ASSIGNMENT →
Your task is to copy every line below that contains the word "linejoin".

DATA TO PROCESS →

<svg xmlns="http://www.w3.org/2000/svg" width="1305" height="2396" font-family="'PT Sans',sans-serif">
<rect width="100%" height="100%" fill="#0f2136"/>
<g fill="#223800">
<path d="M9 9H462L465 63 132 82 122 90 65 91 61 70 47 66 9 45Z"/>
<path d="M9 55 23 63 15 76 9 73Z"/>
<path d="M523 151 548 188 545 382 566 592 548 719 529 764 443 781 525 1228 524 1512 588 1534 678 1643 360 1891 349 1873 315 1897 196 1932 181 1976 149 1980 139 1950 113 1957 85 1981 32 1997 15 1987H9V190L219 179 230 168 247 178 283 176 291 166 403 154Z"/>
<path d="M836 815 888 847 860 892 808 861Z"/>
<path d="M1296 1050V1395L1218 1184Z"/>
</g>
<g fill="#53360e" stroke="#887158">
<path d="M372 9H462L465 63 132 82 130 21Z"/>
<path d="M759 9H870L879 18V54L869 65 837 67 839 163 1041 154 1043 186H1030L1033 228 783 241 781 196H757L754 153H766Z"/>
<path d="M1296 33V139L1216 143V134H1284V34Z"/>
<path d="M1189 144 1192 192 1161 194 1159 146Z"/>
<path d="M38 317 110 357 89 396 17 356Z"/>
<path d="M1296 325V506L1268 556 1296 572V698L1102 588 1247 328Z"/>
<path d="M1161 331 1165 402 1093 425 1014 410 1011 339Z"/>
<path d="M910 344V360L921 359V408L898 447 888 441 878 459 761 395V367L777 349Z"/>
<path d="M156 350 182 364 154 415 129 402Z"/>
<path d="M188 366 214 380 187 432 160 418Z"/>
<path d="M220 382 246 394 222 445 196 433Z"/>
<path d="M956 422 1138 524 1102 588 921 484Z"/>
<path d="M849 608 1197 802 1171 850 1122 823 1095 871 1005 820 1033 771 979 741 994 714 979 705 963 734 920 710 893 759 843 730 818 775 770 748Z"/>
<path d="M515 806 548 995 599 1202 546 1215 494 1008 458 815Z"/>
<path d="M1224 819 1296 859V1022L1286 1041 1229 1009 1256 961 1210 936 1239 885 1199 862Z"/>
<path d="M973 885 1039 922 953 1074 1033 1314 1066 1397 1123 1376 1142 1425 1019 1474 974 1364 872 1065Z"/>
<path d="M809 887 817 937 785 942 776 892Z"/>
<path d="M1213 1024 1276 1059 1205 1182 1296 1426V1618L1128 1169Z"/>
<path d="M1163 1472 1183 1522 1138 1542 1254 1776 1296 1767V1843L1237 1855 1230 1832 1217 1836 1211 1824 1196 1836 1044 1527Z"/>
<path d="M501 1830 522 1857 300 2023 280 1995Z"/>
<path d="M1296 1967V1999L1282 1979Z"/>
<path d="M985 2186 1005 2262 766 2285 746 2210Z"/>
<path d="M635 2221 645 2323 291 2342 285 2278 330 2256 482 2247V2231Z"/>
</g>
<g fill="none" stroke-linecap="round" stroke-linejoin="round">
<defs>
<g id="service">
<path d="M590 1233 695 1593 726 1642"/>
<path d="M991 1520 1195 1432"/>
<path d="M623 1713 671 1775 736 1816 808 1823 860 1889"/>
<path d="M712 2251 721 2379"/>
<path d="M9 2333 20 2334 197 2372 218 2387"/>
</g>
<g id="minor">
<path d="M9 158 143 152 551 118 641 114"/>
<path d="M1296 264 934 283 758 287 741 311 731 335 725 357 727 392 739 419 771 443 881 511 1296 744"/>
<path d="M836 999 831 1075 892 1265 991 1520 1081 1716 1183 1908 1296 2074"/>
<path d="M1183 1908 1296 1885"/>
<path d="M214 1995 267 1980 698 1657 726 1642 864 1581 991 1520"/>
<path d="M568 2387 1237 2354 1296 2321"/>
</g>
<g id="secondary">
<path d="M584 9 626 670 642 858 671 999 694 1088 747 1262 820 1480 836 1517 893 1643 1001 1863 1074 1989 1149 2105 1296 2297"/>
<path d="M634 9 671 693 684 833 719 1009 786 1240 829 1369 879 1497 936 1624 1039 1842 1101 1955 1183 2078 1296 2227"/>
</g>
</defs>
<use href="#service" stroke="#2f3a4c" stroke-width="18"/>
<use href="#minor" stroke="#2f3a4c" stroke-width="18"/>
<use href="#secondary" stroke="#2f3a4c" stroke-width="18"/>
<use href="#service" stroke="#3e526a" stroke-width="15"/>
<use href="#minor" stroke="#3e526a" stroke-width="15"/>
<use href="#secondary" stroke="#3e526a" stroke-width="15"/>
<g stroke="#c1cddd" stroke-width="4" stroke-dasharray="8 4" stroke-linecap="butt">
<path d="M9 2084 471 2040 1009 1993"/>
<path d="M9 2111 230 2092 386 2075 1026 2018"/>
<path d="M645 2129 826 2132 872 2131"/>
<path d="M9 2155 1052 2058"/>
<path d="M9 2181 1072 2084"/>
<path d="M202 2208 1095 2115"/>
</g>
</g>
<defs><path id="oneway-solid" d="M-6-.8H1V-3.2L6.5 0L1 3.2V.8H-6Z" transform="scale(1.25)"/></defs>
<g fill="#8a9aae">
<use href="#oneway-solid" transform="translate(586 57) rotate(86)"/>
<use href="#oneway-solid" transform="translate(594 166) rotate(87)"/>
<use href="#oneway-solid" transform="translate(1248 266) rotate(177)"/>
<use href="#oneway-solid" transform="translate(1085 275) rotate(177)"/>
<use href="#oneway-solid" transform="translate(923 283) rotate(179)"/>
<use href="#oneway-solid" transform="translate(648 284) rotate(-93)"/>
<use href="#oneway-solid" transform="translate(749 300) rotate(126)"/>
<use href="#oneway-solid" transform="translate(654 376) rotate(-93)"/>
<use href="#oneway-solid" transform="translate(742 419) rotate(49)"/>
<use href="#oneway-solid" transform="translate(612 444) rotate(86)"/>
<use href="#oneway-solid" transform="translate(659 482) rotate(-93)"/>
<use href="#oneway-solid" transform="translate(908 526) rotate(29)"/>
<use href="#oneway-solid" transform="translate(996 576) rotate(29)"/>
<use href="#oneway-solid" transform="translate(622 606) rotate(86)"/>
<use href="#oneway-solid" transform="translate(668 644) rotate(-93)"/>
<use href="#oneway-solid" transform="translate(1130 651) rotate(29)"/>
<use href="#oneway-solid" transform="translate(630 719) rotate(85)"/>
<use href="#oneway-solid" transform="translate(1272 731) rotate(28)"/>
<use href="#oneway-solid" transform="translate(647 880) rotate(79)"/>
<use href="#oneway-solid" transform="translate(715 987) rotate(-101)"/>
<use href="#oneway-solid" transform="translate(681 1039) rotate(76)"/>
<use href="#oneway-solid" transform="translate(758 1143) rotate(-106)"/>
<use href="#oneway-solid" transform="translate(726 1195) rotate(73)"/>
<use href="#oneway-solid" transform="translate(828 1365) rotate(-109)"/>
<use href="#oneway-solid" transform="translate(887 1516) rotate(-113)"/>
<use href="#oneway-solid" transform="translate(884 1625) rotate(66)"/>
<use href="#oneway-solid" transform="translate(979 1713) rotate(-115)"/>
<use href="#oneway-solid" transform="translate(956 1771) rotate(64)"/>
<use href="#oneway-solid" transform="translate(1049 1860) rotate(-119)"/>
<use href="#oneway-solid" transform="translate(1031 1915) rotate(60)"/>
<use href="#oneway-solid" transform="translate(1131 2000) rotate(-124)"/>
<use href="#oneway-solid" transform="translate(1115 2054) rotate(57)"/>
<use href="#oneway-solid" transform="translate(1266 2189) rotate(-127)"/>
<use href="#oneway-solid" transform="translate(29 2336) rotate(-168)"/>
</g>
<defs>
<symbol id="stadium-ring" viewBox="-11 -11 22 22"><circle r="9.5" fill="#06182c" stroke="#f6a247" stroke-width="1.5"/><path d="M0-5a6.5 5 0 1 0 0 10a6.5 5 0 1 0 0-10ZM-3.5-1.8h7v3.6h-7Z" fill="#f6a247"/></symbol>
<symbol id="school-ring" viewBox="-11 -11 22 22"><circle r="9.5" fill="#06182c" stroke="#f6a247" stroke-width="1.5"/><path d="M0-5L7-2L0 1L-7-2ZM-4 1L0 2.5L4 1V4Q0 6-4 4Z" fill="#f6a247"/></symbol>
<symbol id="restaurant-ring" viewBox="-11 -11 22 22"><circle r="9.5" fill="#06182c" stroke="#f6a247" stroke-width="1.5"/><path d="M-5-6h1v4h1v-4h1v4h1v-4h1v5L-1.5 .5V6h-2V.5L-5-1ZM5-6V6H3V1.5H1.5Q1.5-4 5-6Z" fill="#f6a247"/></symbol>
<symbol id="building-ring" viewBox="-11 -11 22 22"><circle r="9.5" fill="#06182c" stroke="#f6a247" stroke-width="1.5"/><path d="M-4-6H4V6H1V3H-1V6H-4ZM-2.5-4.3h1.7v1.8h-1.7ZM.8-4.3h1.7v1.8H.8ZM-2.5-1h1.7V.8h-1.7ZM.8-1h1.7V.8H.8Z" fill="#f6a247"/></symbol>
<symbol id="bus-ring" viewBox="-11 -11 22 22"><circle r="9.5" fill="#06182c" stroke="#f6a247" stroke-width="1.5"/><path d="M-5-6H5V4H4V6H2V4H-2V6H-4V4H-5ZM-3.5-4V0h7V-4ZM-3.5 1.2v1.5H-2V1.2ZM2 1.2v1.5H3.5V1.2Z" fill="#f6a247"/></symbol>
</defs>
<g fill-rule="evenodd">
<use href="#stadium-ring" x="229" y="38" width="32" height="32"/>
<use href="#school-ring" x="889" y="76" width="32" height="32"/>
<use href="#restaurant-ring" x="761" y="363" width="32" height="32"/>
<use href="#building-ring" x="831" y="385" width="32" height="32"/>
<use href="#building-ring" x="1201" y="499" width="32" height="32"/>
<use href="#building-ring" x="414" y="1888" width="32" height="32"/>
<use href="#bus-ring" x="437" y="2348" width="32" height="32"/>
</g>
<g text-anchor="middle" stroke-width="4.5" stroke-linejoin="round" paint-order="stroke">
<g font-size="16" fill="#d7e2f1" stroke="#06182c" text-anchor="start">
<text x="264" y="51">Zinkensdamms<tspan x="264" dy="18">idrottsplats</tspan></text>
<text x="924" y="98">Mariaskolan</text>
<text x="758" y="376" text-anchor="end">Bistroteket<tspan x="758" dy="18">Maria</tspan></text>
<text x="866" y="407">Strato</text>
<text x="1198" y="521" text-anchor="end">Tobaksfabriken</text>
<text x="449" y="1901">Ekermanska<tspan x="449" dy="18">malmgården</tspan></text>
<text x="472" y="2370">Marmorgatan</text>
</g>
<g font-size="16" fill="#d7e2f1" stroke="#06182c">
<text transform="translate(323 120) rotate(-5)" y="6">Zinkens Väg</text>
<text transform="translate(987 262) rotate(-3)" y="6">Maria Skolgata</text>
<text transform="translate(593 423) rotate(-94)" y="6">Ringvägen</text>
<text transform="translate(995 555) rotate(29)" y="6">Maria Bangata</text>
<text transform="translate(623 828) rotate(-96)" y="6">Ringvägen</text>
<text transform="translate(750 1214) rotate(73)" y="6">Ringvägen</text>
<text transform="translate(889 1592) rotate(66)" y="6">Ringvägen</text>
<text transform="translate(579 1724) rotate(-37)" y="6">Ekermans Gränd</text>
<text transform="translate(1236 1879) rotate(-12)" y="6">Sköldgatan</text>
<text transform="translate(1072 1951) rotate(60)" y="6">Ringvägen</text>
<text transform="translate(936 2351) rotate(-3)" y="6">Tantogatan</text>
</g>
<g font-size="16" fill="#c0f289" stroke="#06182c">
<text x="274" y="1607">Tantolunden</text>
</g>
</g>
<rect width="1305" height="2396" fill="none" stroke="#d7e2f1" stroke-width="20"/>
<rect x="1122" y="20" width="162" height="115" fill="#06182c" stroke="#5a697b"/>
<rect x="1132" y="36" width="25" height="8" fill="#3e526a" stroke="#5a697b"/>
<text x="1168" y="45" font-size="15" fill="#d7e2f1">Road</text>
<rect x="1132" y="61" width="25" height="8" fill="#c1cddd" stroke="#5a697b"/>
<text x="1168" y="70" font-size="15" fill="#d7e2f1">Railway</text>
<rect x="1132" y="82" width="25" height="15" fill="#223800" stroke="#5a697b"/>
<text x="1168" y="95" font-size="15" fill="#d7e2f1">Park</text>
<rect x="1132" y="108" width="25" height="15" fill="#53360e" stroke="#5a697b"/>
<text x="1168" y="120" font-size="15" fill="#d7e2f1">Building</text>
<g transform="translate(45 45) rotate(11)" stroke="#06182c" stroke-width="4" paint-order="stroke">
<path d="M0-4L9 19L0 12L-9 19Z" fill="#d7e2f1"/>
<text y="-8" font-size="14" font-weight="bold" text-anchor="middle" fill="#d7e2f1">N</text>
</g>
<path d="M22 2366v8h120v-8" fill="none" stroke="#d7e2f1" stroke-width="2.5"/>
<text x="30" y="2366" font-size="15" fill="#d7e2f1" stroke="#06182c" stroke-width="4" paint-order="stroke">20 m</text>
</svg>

ANSWER TO THE PROBLEM →
<g fill="none" stroke-linecap="round" stroke-linejoin="round">
<g text-anchor="middle" stroke-width="4.5" stroke-linejoin="round" paint-order="stroke">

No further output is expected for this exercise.